#### [Énoncé]
Recopiez intégralement le texte sur la kératite, sans y changer un seul mot.

#### [Texte d'étude]
De nos jours, seule la lamelle antérieure profonde est remplacée. Comparée à une greffe totale, cette greffe partielle permet une guérison et une réadaptation plus rapides. Souvent, ce type d’intervention améliore à nouveau notablement le potentiel visuel du patient concerné.
La kératite
La kératite est une inflammation de la cornée dont les causes peuvent être multiples, par exemple chimiques, physiques, biologiques, mais aussi pathogènes, bactériennes ou virales.
Lentilles de contact
L’un des principaux facteurs de risque de contracter une kératite est le port régulier de verres de contact souples. Dans un œil sain, la surface fermée constitue une bonne protection contre l’intrusion, dans l’œil, d’agents pathogènes et autres organismes nuisibles. L’utilisation erronée ou le port prolongé de lentilles peuvent déboucher sur une lésion de la cornée et, partant, de la couche protectrice, qui cesse d’être intacte. Les agents pathogènes peuvent alors pénétrer plus facilement dans le tissu cornéen et provoquer ainsi une inflammation.

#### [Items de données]
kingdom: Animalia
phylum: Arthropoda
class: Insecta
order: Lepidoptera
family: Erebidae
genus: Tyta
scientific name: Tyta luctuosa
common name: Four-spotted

* * *

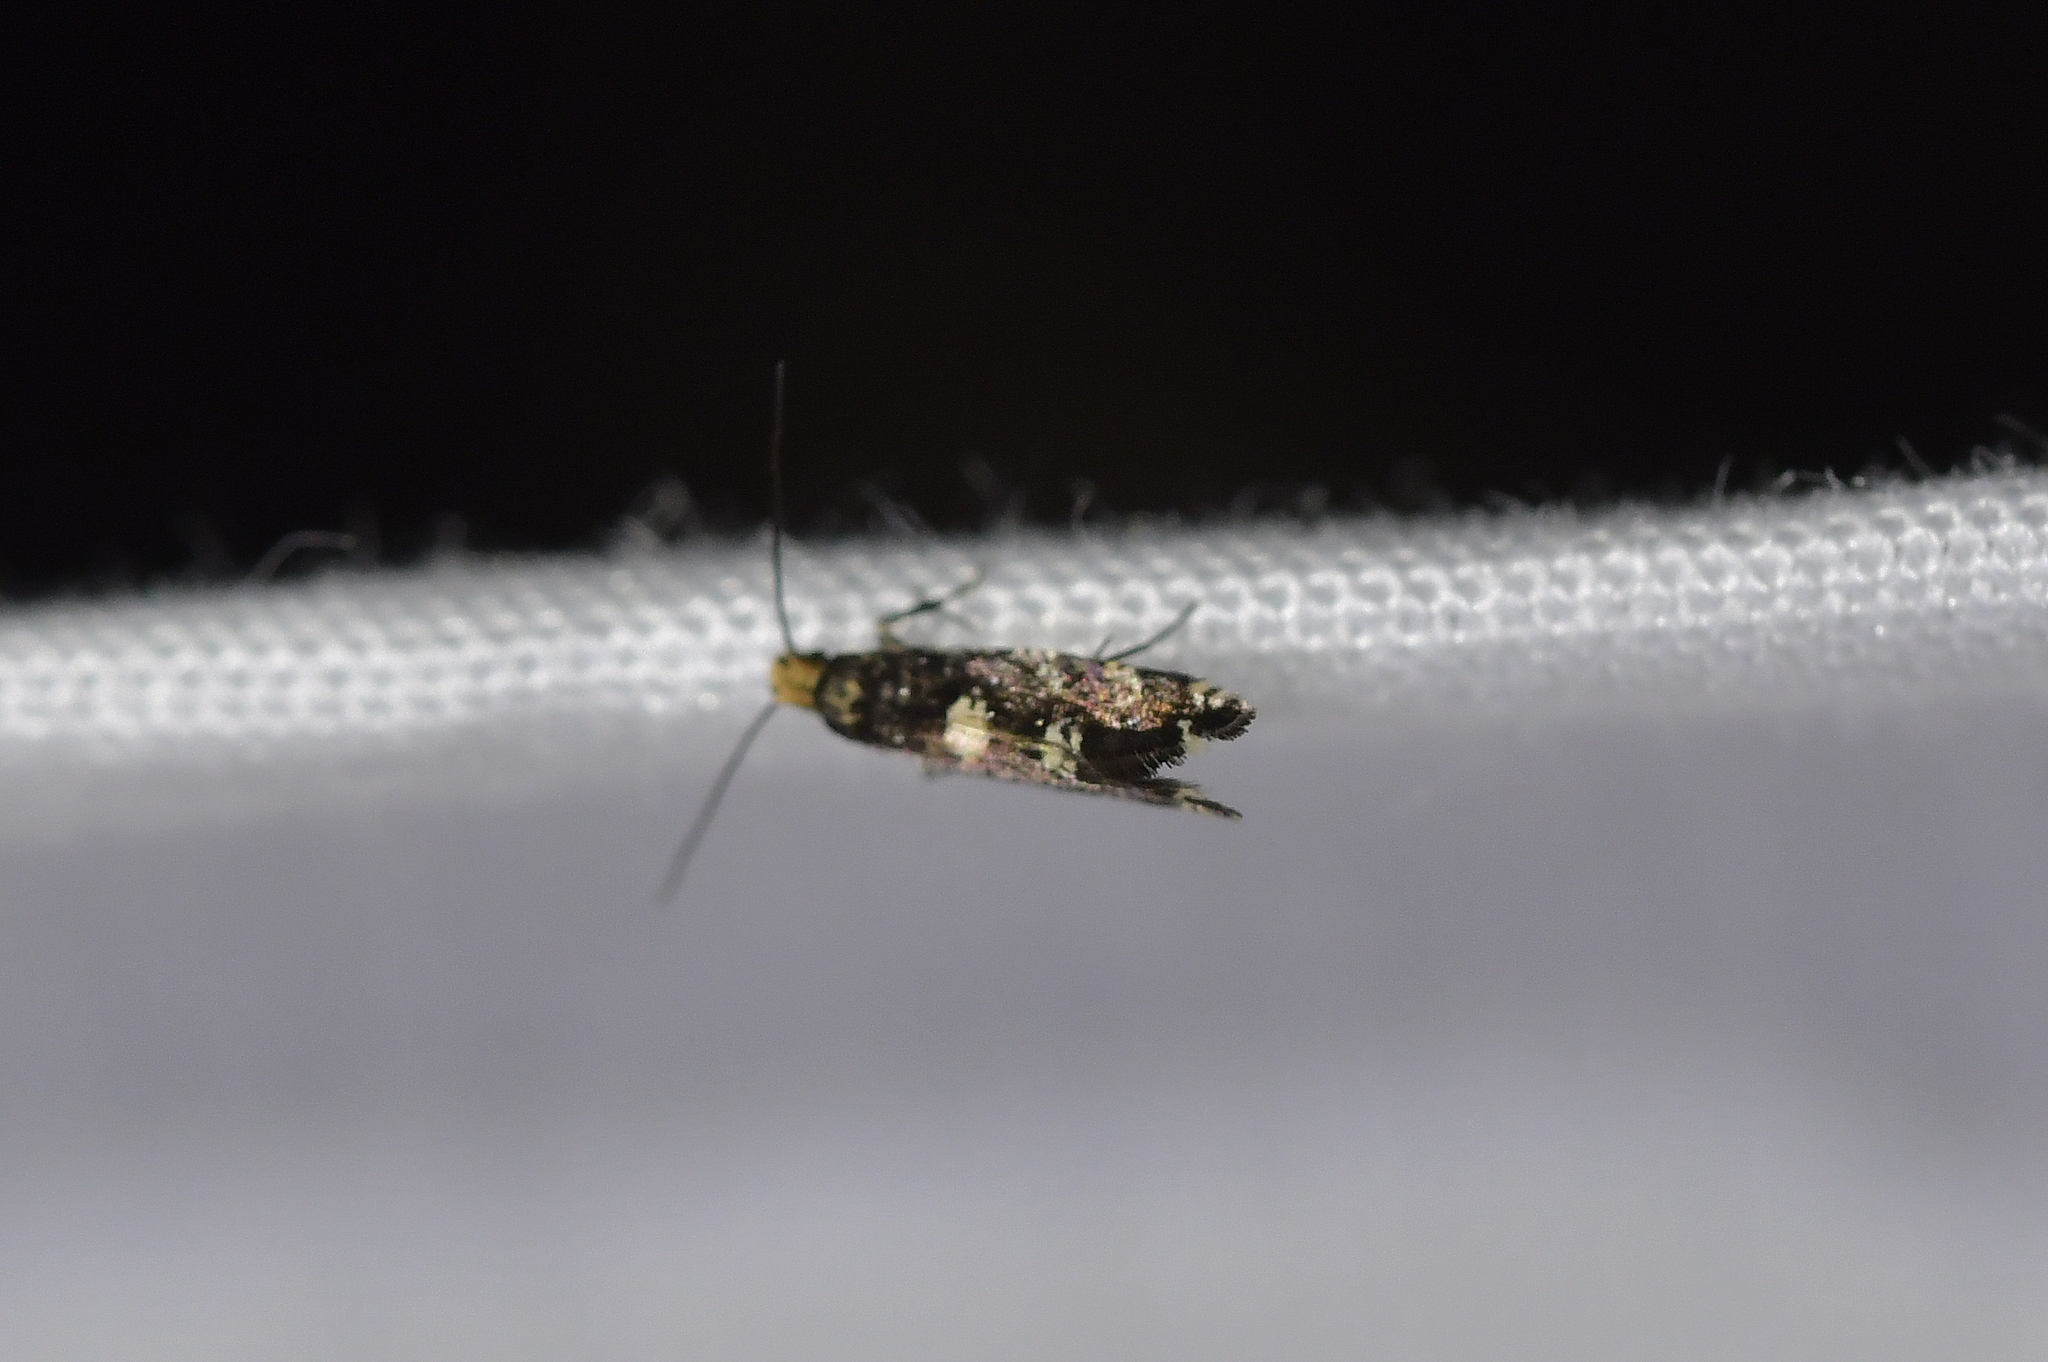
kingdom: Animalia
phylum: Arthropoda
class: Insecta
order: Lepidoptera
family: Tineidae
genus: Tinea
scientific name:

#### [Résultat de l'exercice]
De nos jours, seule la lamelle antérieure profonde est remplacée. Comparée à une greffe totale, cette greffe partielle permet une guérison et une réadaptation plus rapides. Souvent, ce type d’intervention améliore à nouveau notablement le potentiel visuel du patient concerné.
La kératite
La kératite est une inflammation de la cornée dont les causes peuvent être multiples, par exemple chimiques, physiques, biologiques, mais aussi pathogènes, bactériennes ou virales.
Lentilles de contact
L’un des principaux facteurs de risque de contracter une kératite est le port régulier de verres de contact souples. Dans un œil sain, la surface fermée constitue une bonne protection contre l’intrusion, dans l’œil, d’agents pathogènes et autres organismes nuisibles. L’utilisation erronée ou le port prolongé de lentilles peuvent déboucher sur une lésion de la cornée et, partant, de la couche protectrice, qui cesse d’être intacte. Les agents pathogènes peuvent alors pénétrer plus facilement dans le tissu cornéen et provoquer ainsi une inflammation.